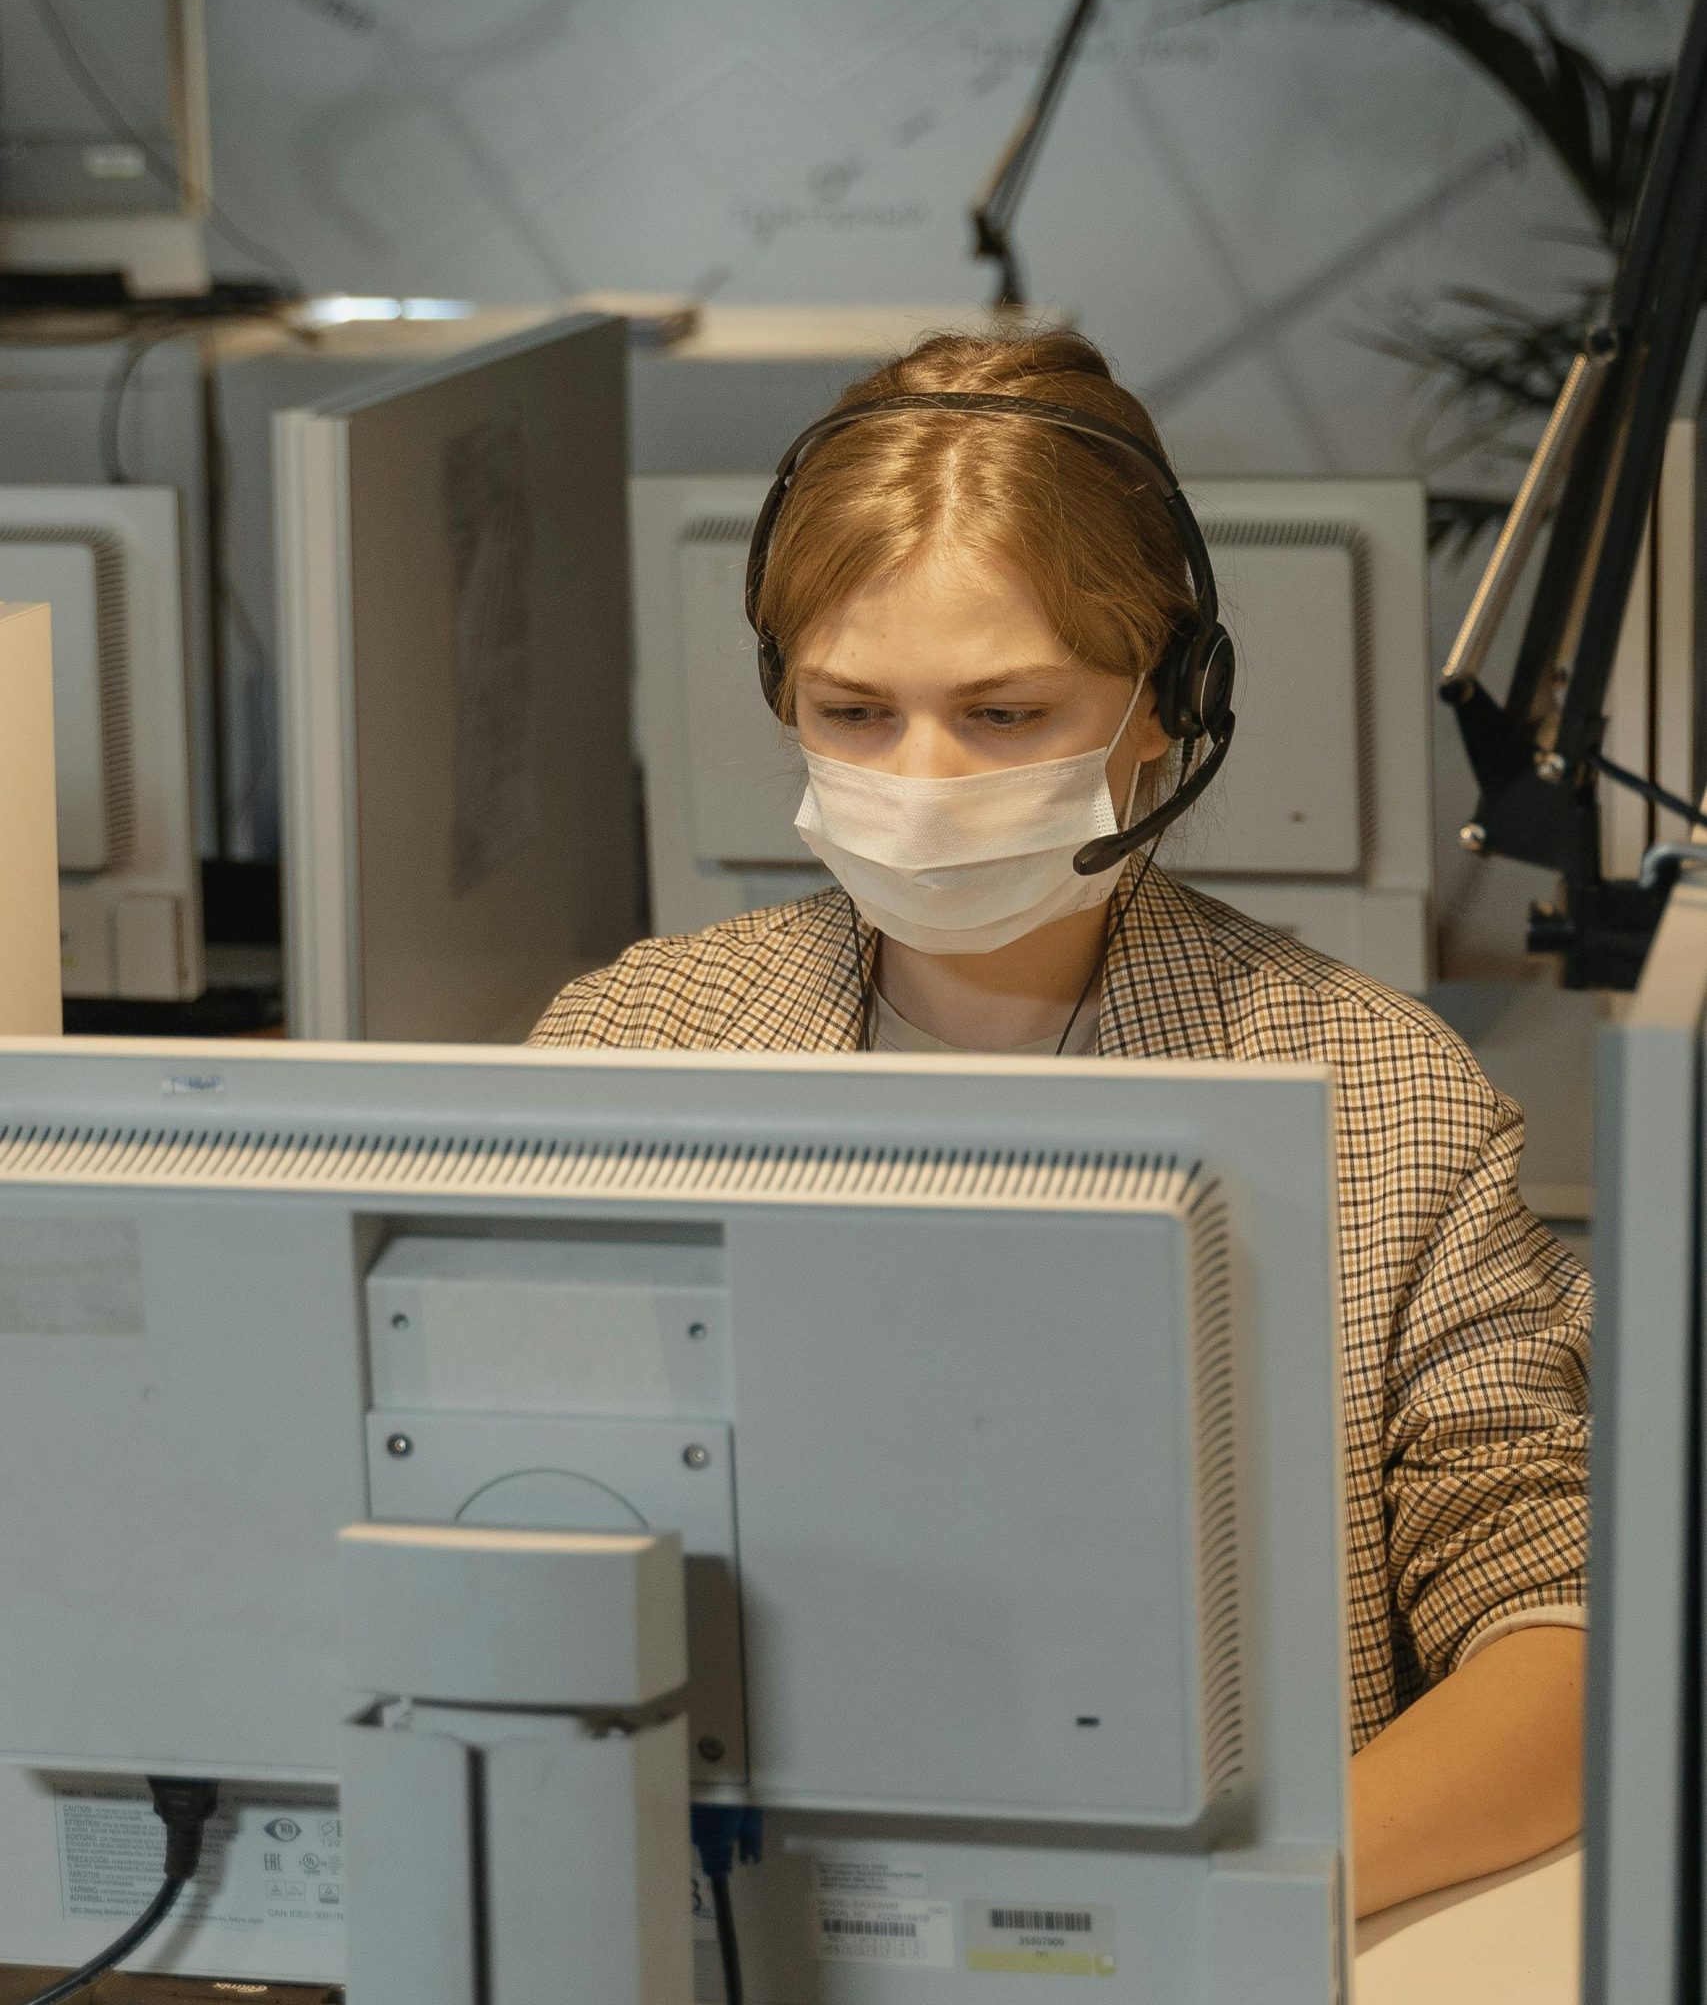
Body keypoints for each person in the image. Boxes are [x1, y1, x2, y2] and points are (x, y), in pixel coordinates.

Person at [533, 326, 1589, 1919]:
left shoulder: (1382, 1095)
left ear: (1165, 705)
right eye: (855, 711)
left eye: (1007, 715)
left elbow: (1565, 1629)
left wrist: (1201, 1901)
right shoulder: (623, 1055)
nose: (925, 779)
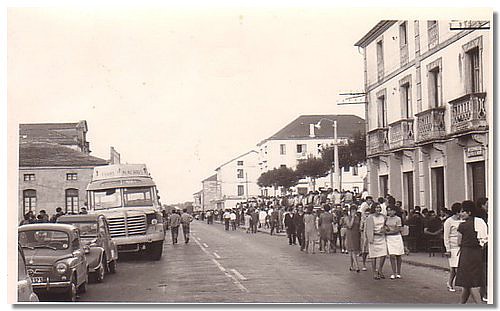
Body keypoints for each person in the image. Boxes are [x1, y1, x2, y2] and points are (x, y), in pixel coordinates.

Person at [455, 200, 487, 304]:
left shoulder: (462, 226)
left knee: (470, 282)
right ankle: (461, 304)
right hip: (477, 253)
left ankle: (479, 305)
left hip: (466, 254)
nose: (461, 214)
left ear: (469, 212)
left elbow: (459, 242)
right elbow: (484, 240)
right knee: (468, 282)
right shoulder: (480, 223)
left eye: (463, 211)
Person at [443, 202, 464, 292]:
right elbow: (446, 236)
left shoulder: (463, 220)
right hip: (453, 247)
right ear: (457, 212)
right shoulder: (449, 221)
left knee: (455, 268)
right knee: (455, 268)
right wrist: (448, 249)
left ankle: (450, 283)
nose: (462, 213)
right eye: (461, 211)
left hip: (462, 246)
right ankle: (462, 285)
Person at [366, 204, 388, 280]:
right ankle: (374, 272)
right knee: (374, 256)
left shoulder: (383, 217)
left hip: (382, 237)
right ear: (373, 209)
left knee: (384, 254)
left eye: (379, 207)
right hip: (373, 238)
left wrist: (384, 229)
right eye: (376, 208)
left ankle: (380, 269)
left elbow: (386, 225)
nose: (378, 209)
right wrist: (372, 235)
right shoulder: (370, 217)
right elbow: (368, 229)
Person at [385, 205, 405, 279]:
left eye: (391, 210)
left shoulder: (398, 219)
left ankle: (399, 272)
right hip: (389, 239)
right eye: (388, 210)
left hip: (396, 237)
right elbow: (385, 226)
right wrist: (386, 229)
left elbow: (398, 229)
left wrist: (388, 232)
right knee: (392, 255)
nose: (390, 212)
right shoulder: (386, 218)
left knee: (398, 255)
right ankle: (394, 272)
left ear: (395, 211)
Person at [345, 205, 361, 272]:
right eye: (352, 210)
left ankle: (351, 266)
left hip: (356, 234)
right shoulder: (347, 217)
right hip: (350, 234)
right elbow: (350, 226)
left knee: (353, 251)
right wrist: (353, 218)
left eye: (355, 210)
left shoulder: (358, 218)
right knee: (353, 250)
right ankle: (357, 266)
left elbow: (359, 226)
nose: (353, 212)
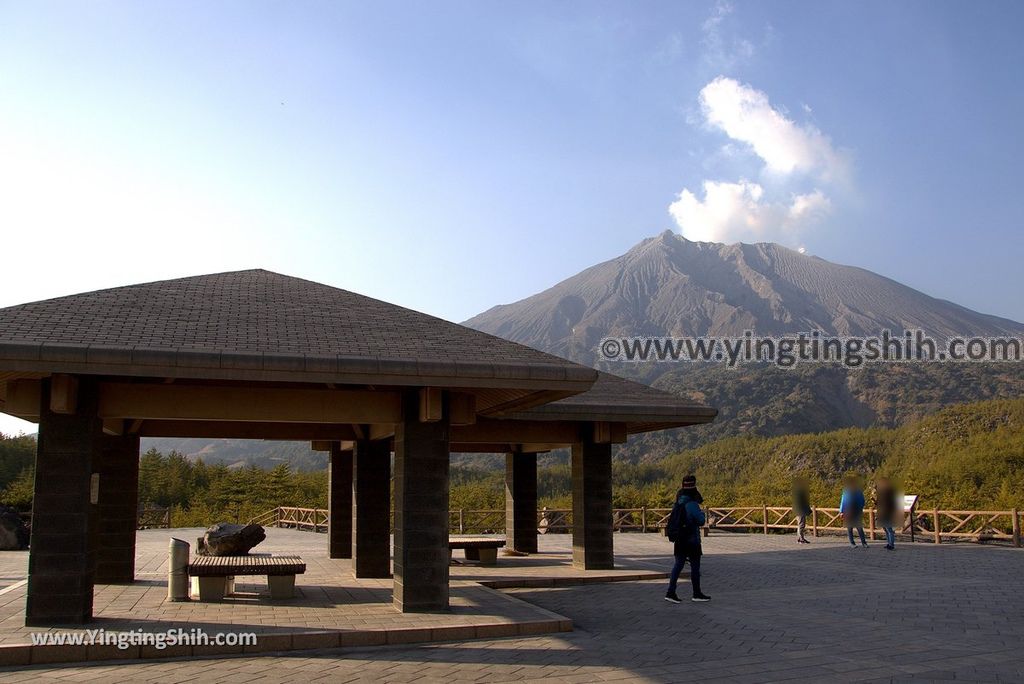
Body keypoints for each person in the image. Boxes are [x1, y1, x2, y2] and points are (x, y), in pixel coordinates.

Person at [665, 474, 711, 603]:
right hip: (692, 540)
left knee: (678, 565)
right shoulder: (692, 504)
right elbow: (701, 521)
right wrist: (701, 513)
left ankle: (670, 592)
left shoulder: (678, 502)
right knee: (695, 567)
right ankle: (696, 593)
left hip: (679, 539)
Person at [840, 475, 867, 548]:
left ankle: (864, 543)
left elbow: (862, 500)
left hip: (857, 510)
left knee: (859, 527)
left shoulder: (858, 491)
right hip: (848, 510)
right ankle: (852, 543)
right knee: (850, 528)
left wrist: (861, 508)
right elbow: (843, 501)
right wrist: (841, 511)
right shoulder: (846, 491)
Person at [874, 477, 899, 550]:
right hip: (881, 512)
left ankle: (891, 544)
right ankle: (889, 543)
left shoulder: (889, 491)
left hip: (887, 512)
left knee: (889, 529)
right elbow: (878, 502)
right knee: (885, 528)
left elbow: (893, 503)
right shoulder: (881, 492)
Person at [792, 476, 812, 544]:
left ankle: (799, 538)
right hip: (800, 510)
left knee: (800, 524)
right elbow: (801, 502)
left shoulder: (797, 491)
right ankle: (801, 539)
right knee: (801, 524)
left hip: (799, 510)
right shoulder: (799, 491)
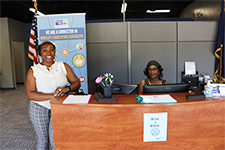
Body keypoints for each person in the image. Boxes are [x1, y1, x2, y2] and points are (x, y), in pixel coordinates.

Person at [26, 41, 81, 150]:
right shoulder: (34, 70)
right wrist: (53, 96)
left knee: (56, 138)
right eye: (45, 50)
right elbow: (30, 94)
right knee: (43, 140)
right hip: (39, 108)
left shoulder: (63, 66)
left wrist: (67, 88)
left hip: (60, 108)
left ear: (55, 52)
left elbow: (76, 82)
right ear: (40, 54)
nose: (49, 52)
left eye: (51, 49)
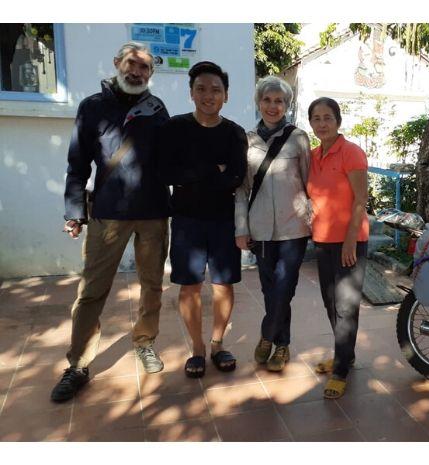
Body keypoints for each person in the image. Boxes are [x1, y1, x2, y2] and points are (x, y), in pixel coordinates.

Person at [52, 42, 170, 402]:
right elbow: (77, 163)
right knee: (92, 290)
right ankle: (78, 365)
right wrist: (75, 211)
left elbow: (171, 159)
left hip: (153, 213)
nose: (137, 72)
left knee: (152, 285)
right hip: (108, 213)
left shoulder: (157, 109)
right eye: (132, 63)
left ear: (150, 73)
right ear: (118, 63)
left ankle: (145, 342)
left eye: (145, 67)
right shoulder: (92, 107)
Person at [158, 61, 248, 378]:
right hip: (187, 222)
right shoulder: (174, 128)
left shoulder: (235, 133)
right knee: (189, 287)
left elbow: (236, 177)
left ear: (226, 95)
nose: (208, 96)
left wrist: (193, 173)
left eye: (216, 90)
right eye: (201, 89)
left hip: (224, 220)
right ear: (191, 93)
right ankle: (197, 348)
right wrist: (213, 169)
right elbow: (166, 173)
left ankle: (217, 344)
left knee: (223, 285)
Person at [234, 76, 312, 372]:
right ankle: (282, 345)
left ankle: (268, 335)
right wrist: (241, 229)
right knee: (270, 289)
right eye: (267, 100)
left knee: (285, 285)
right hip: (260, 228)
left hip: (294, 227)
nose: (272, 106)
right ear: (259, 102)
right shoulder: (247, 140)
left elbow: (309, 182)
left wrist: (314, 220)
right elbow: (242, 190)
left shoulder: (298, 137)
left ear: (287, 105)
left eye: (279, 101)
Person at [306, 97, 369, 399]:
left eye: (327, 117)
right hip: (322, 239)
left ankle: (341, 370)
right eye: (316, 119)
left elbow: (361, 199)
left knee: (346, 306)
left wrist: (350, 240)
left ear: (338, 121)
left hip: (350, 241)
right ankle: (345, 355)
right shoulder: (313, 156)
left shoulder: (351, 153)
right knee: (331, 302)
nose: (322, 124)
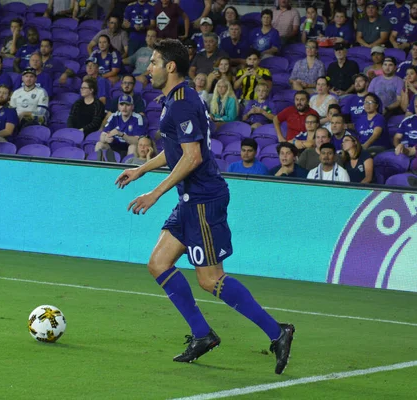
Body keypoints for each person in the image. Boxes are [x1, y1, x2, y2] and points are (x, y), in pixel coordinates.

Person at [114, 39, 295, 373]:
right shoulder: (174, 100)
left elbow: (193, 156)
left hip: (204, 200)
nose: (148, 68)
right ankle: (202, 334)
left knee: (211, 280)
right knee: (158, 263)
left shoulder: (182, 102)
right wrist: (140, 169)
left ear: (170, 66)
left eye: (153, 62)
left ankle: (277, 332)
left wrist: (154, 193)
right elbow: (175, 151)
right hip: (188, 200)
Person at [96, 94, 145, 159]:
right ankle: (98, 168)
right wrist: (106, 139)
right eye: (122, 105)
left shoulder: (137, 118)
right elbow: (102, 136)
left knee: (133, 147)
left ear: (132, 107)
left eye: (127, 105)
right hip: (113, 147)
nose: (124, 108)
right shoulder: (114, 116)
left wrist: (121, 134)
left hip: (128, 147)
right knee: (99, 144)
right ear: (118, 107)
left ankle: (128, 168)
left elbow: (137, 141)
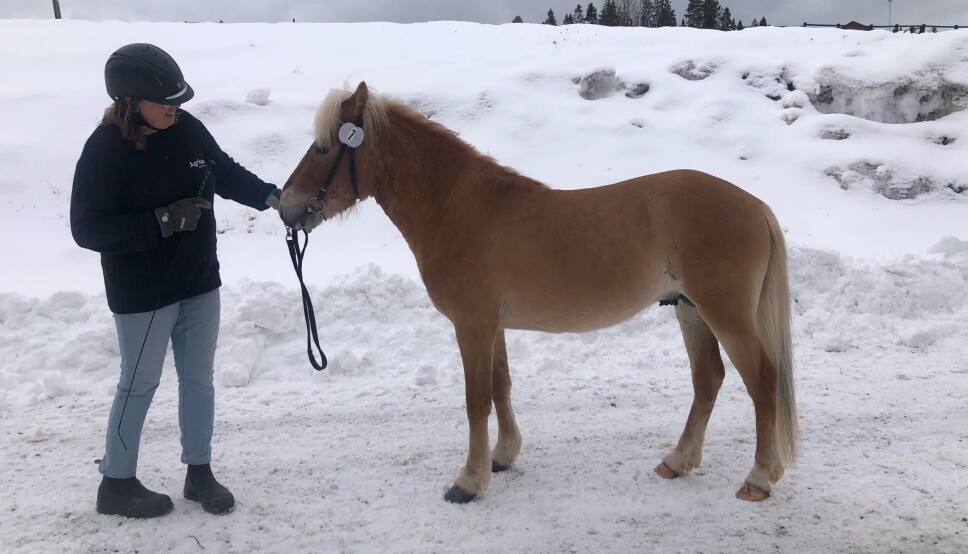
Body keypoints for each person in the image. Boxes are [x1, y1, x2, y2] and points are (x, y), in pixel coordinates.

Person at [71, 43, 310, 518]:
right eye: (164, 101)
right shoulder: (105, 149)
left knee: (199, 380)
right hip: (143, 294)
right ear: (128, 100)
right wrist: (159, 222)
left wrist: (273, 199)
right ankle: (116, 483)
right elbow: (87, 228)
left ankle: (199, 473)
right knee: (139, 383)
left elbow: (224, 172)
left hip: (200, 281)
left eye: (178, 100)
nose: (174, 109)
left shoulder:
┄┄┄┄┄┄
WHAT YOU ARE ASKED TO DO: Using the listing above, reproduce word for word every line from the one containing "right eye: (45, 50)" through the one containing "right wrist: (75, 211)". Pictures must be left out.

ANSWER SPACE:
right eye: (45, 50)
right elbow: (30, 94)
right knee: (43, 140)
right hip: (39, 108)
left shoulder: (63, 66)
left wrist: (67, 88)
left hip: (60, 108)
left ear: (55, 52)
left elbow: (76, 82)
right ear: (40, 54)
nose: (49, 52)
left eye: (51, 49)
Body keypoints for each person in the image. Boxes are [x1, y1, x2, y2] and points are (x, y), in pixel coordinates.

Person at [52, 42, 170, 402]:
right elbow: (77, 163)
right knee: (92, 290)
right ankle: (78, 365)
right wrist: (75, 211)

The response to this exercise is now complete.